— What you should do —
Answer these questions using the article on how connectors promote sustainability.
(a) Which two protocols does the SmEC use to transmit its data?
(b) What two conditions must be met before the SmEC connector can be disconnected?
(c) What does the hardware data diode consist of on the transmitter and receiver sides?

— Excerpted passage —
# # # # # # #
How connectors promote sustainability
By OEM Update Editorial November 2, 2023 12:06 pm
In industrial manufacturing, sustainability takes centre stage. It’s not just about eco-friendly materials; it’s also about optimising processes. These sustainable practices enhance efficiency, cut costs, and minimise machine downtime, safeguarding valuable resources, including employee work hours.
Connectors play an important role in the design of sustainable processes. It is not only the function of quickly connecting or disconnecting a machine or an attachment that is of interest. Modern connectors support the production worker in making a secure and error-free connection. This is particularly important with modern modular systems where reconfiguration is frequent. An error-free connection helps to conserve important resources such as energy and time.
SmEC – Connector concept for modular machines and systems
One of the most important additional functions of a connector is the signalling of the mating state. The mating state contains different parameters depending on the application and the connector. The plug-in state usually answers questions like whether the connector is plugged into the correct mating connector. Is the connector fully electrically connected, or whether it is completely mechanically locked? Is the connector electrically overloaded, and are the environmental parameters (temperature, humidity, etc.) within the permitted range?
The plug-in status is signalled to the employee using an LED, a light ring or also acoustically. In the simplest case, a red/green display is sufficient for the machine operator to recognise whether a fault is present. Modern full-colour LEDs with additional flashing patterns or animations indicate other states, such as the presence of voltage. In addition to visual or acoustic signalling, a digital interface also transmits the information in greater detail to a control centre. The SmEC from the HARTING Technology Group transmits the data via MQTT or OPC-UA PubSub. The data is available in a JSON format and can be received and processed by any controller. Among other things, the Asset Administration Shell also provides the live data of the connector as a digital twin.
In addition to signalling the mating status, The SmEC actively prevents unintentional disconnection of the connector with the help of the integrated locking mechanism. This ensures that the components are not damaged and that there is no danger to people. The connector can only be disconnected after it has been de-energised and the active lock has been released. For this purpose, the SmEC has integrated voltage and current measurement that also monitors the connected machine. In this way, the current carbon footprint can be calculated based on the energy consumption data.
Data diode – Protection against sabotage
The measurement of the carbon footprint can also be easily retrofitted to old machines. A data diode protects the measuring device (e.g. the SmEC) against sabotage, allowing the data signals in only one direction. This allows data to be sent from a protected network to an unprotected network, e.g. to a dashboard – the protected network is safe from attack. For this purpose, HARTING has developed a data diode for a connector. With a data rate of up to 1Gbit/s, the usual IoT protocols such as OPC-UA, MQTT or Modbus-TCP are transmitted. Integrating a real hardware data diode, which consists of the laser diode on the transmitter side and a photodiode on the receiver side, makes it impossible for the data to flow back.
# # # # # # #
Saved data entries:

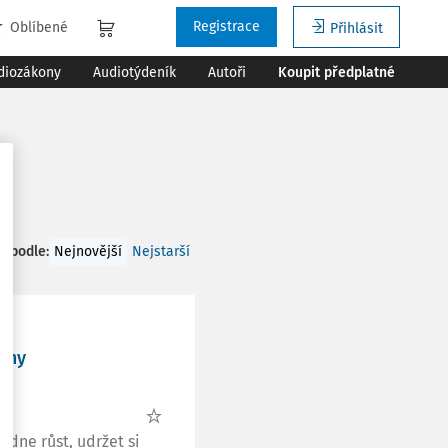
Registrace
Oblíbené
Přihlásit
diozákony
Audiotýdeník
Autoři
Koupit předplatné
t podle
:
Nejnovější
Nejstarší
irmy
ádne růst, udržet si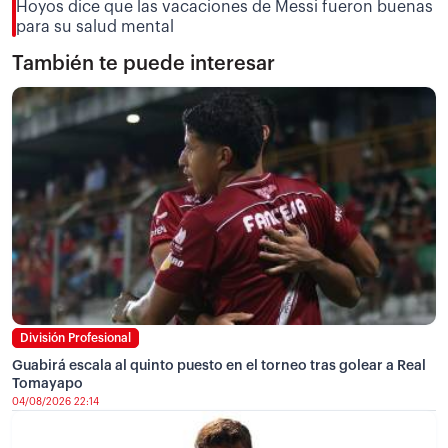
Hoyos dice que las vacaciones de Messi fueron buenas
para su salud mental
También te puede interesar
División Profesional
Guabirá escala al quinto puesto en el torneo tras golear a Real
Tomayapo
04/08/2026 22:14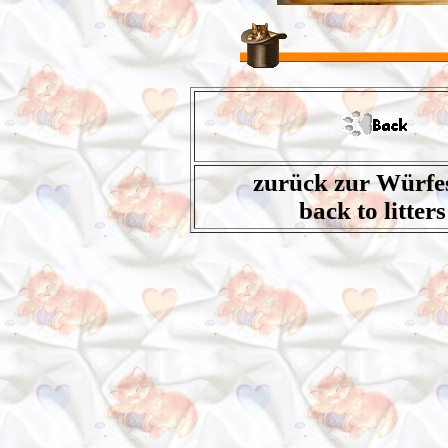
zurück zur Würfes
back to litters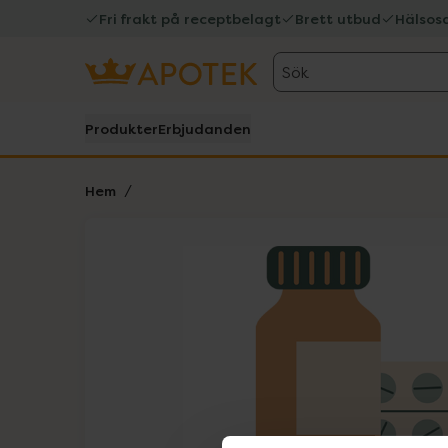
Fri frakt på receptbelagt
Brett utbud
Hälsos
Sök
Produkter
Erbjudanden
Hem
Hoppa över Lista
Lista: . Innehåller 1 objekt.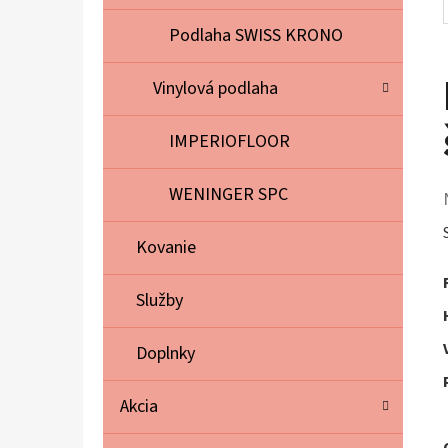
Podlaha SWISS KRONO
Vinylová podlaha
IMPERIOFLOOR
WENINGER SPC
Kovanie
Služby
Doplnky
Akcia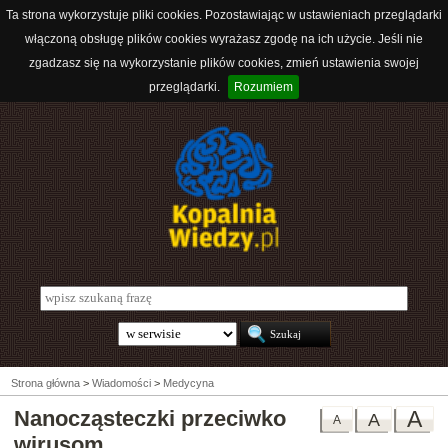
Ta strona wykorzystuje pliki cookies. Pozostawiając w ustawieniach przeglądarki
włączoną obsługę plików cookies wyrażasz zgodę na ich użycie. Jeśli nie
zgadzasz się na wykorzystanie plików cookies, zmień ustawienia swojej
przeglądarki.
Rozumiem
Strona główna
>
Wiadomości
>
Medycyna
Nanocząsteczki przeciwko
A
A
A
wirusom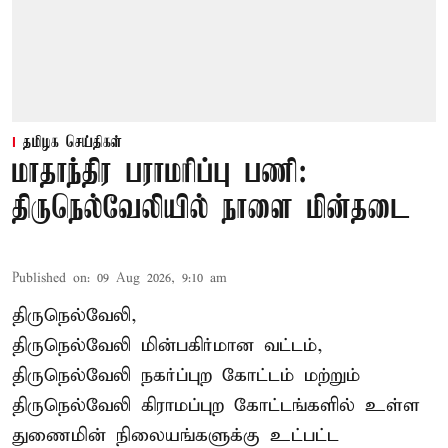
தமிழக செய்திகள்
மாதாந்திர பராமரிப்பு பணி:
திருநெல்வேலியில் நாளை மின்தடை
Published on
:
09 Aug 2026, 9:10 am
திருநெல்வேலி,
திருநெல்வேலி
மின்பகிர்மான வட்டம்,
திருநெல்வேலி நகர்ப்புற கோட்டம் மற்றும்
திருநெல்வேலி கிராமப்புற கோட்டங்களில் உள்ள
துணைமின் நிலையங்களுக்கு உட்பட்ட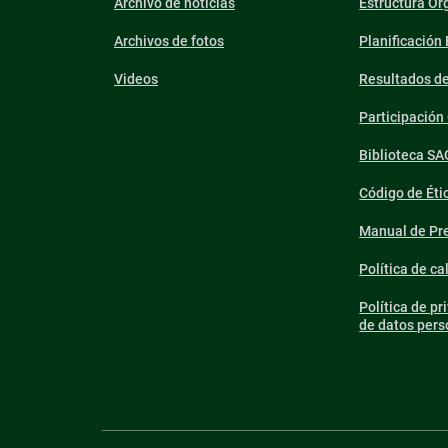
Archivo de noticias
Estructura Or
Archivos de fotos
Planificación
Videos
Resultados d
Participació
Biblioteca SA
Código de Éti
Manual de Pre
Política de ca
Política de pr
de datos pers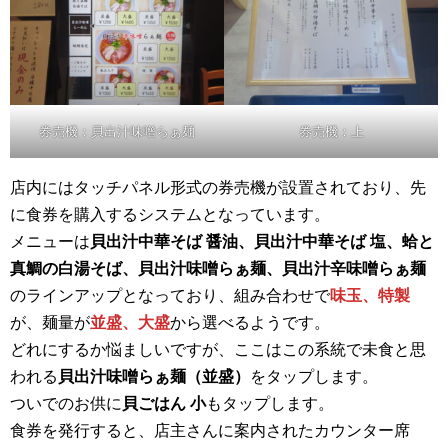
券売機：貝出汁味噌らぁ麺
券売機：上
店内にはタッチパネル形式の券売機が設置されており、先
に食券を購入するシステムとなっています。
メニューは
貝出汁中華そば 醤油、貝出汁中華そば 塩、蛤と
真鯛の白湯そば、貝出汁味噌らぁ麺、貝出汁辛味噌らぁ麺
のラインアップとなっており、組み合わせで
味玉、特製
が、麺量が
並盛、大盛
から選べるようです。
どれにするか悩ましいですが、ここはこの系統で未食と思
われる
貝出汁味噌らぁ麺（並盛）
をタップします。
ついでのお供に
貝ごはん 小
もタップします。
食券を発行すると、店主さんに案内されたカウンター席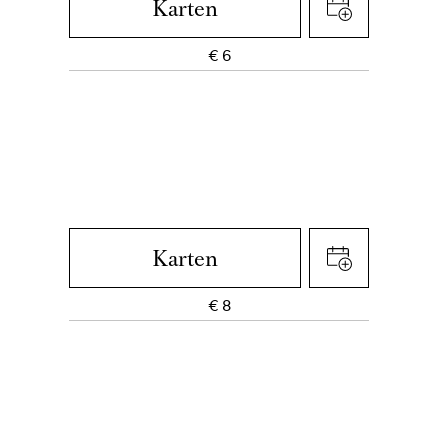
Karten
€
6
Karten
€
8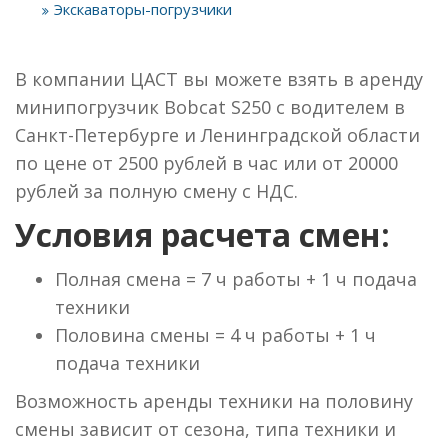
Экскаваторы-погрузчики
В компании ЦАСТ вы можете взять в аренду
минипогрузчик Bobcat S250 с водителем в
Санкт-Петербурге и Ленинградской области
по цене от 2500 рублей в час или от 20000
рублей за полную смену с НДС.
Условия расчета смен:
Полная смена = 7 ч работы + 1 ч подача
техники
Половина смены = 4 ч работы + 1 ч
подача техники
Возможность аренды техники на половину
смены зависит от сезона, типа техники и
# # # # # # #
— The answer —
(a) MQTT and OPC-UA PubSub.
(b) The connector must be de-energised, and the active lock must be released.
(c) A laser diode on the transmitter side and a photodiode on the receiver side.